I went to Grant at Woodshed Music in Guelph for years for my amp repairs. I haven't had any issues requiring his services for a couple of years up until now. I just went to look at the store's hours and noticed they are now a Long and Mcquade!

Does anyone happen to know if Grant is still doing repairs though the new store? Or through anywhere else in Guelph?

I am in Orangeville, and he was the closest guy I trusted with with my amps. I am in a bit of a bind now.

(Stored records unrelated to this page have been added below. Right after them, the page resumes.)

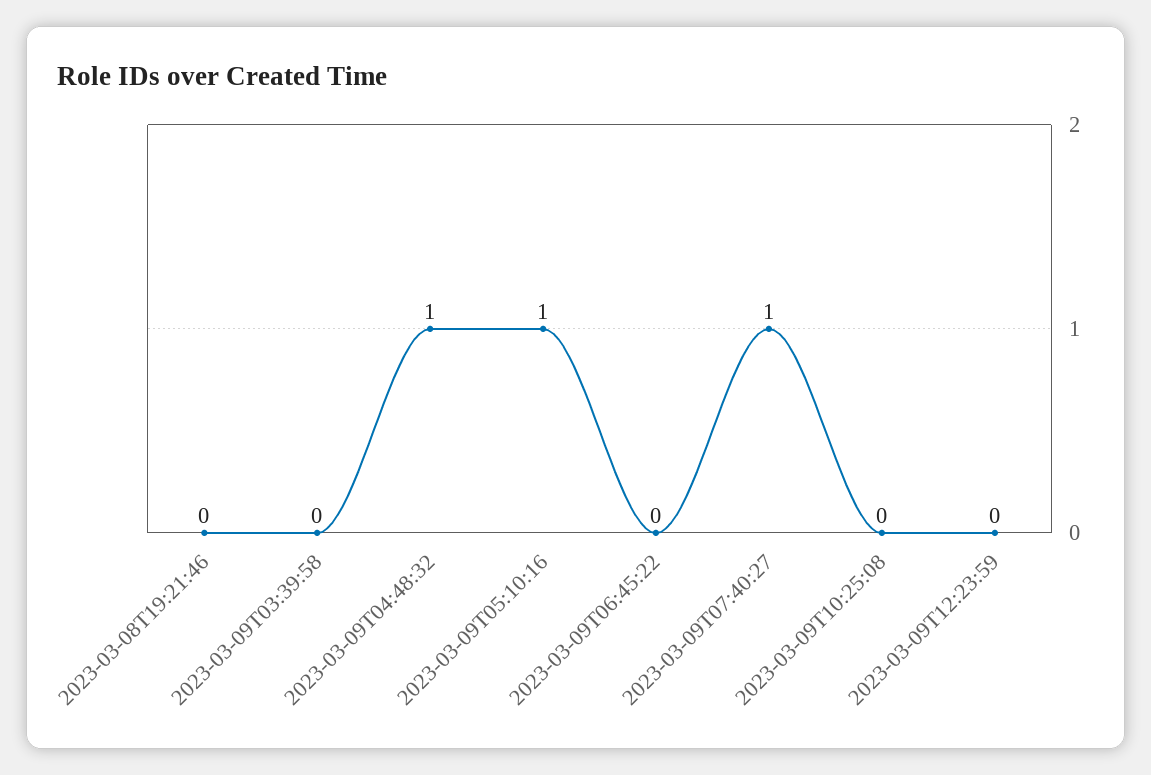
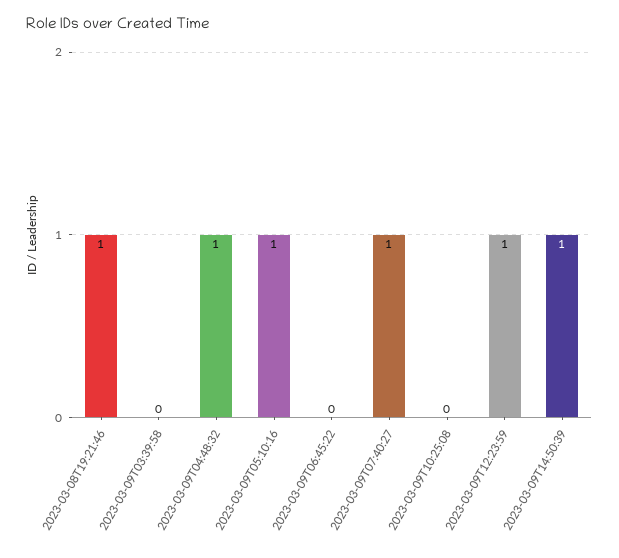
  {
-   "2023-03-08T19:21:46": 0,
+   "2023-03-08T19:21:46": 1,
    "2023-03-09T03:39:58": 0,
    "2023-03-09T04:48:32": 1,
    "2023-03-09T05:10:16": 1,
    "2023-03-09T06:45:22": 0,
    "2023-03-09T07:40:27": 1,
    "2023-03-09T10:25:08": 0,
-   "2023-03-09T12:23:59": 0
+   "2023-03-09T12:23:59": 1,
+   "2023-03-09T14:50:39": 1
  }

I don't have any huge issues with Long and Mcquade but I am sad to see Woodshed is gone. It was a great store. Well worth the drive from here.


----------



## Mooh (Mar 7, 2007)

I didn't know that L&M had bought Woodshed. Sometimes it's a good thing, like when L&M bought The Carpenter Shop in Stratford, but Woodshed was such a good shop I hope it doesn't get too depersonalized. 

Peace, Mooh.


----------



## snacker (Jun 26, 2008)

try this...i found a listing for online for his amps (GC amps) - 5197635300


----------



## fudb (Dec 8, 2010)

grant is accepting work through L&M in waterloo he told me a few weeks ago. I don't know how that will work out now that woodshed is an L&M.


----------



## Setneck (Nov 23, 2009)

*Amp repairs*

I know this is an old thread but, I was in L& M in Guelph last week (nice store by the way) and was talking to the previous owner , John, and he recommended Grant for some amp work ; so he must still be doing it.
Ben


----------